Bonuses: Who needs them?

What do you call a bonus system where 60 percent of all workers get the cash awards? Senior Correspondent Mike Causey says it's called the U.S. government.

When 60 percent of your students in a class of 1.6 million get an A, either you’ve got a very bright class, a very generous teacher or something may be wrong with the system.

When you give a top manager a $90,000 bonus one year, then fire him for incompetence the next, something may be wrong with the system.

When a federal agency gives bonuses to 90 percent of its employees, it is either an exceptional, walks-on-water outfit, or something may be wrong with the system.

Uncle Sam spends lots and lots of money giving employees awards and bonuses. Some of them are modest, a couple of hundred bucks in one year. Others are big-time, like the once-golden-now-reassigned Transportation Security Agency official who got $90,000 spread over a 9-month period in 2015, only to get moved out of his slot last month.

In 2004, The Washington Post reported that two of every three non-postal federal workers got a bonus. It said the bonuses ranged from less than $100 to more than $25,000 (in 2002 dollars) with the average being the equivalent of 1.6 percent of salary. By coincidence, that’s the amount of the proposed 2017 raise for white-collar feds.

The Post’s report found that three agencies — the General Services Administration, the National Science Foundation and the Department of Energy — were especially generous in giving bonuses to workers. At GSA, where 9 out of 10 employees got bonuses, an official defended it by telling the Post “who is to say that those 90 percent didn’t all merit awards?” Indeed.

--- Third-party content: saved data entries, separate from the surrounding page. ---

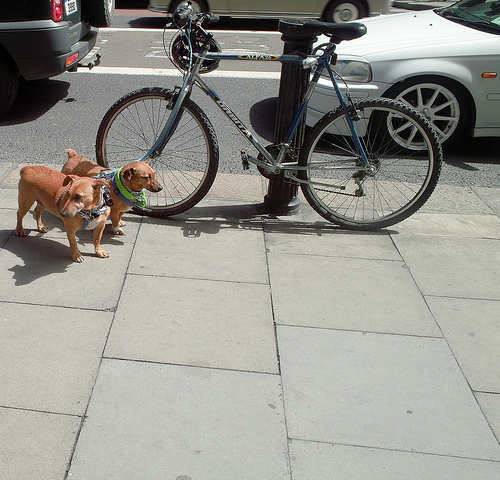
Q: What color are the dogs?
A: Brown.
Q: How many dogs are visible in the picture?
A: Two.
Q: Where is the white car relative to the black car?
A: Behind it.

Bonuses are hard to define. When trying to make a case that there are too many, critics often include WIG (within grade raises) in the category. The so-called in grades or longevity steps are semi-automatic. Employees performing satisfactorily get one every one, two or three years, depending on where they are in their 10-step grade. The WIGs equal a 3 percent pay raise. During the Jimmy Carter administration, there was a serious effort to eliminate the WIGs. They were dubbed “BEING THERE” awards because, as a political appointee quipped, all people had to do to get one of the raises was “show up, and not #^#! up.”

More recently the GOP-led House has tried to reduce or eliminate bonuses in specific agencies — like the Internal Revenue Service — and/or deny them to employees delinquent in paying their taxes.

So who gets bonuses? And how are the winners chosen? We asked around:

  • One high-ranking fed, now in the private sector, said “the system was simple. The highest-grade employee who was due to retire that year got a bonus.” He described it as a “golden handshake.”
  • Another employee said that in his regulatory agency, “it seems most of the people we heard of… who got bonuses were lawyers” who were skilled in writing and “making themselves look good.”
  • A retired Nuclear Regulatory Commission professional said one year his boss gave a bonus to “absolutely the worst employee in the group. She was a disaster.” He said when he asked his boss why the loser was chosen as a winner, he was told the bonus was an “attempt to motivate her” to do better. Did it work, I asked? Nope, he replied.

So how about your place? Is the bonus/merit raise program a motivator or a joke? Got some examples either way. All responses will be kept confidential — but if you tell us we will tell all: mcausey@federalnewsradio.com

Nearly Useless Factoid

By David Thornton

1.6 percent is also the proportion of Americans who identify as Mormon, according to the 2014 Pew Research Center Religious Landscape Survey.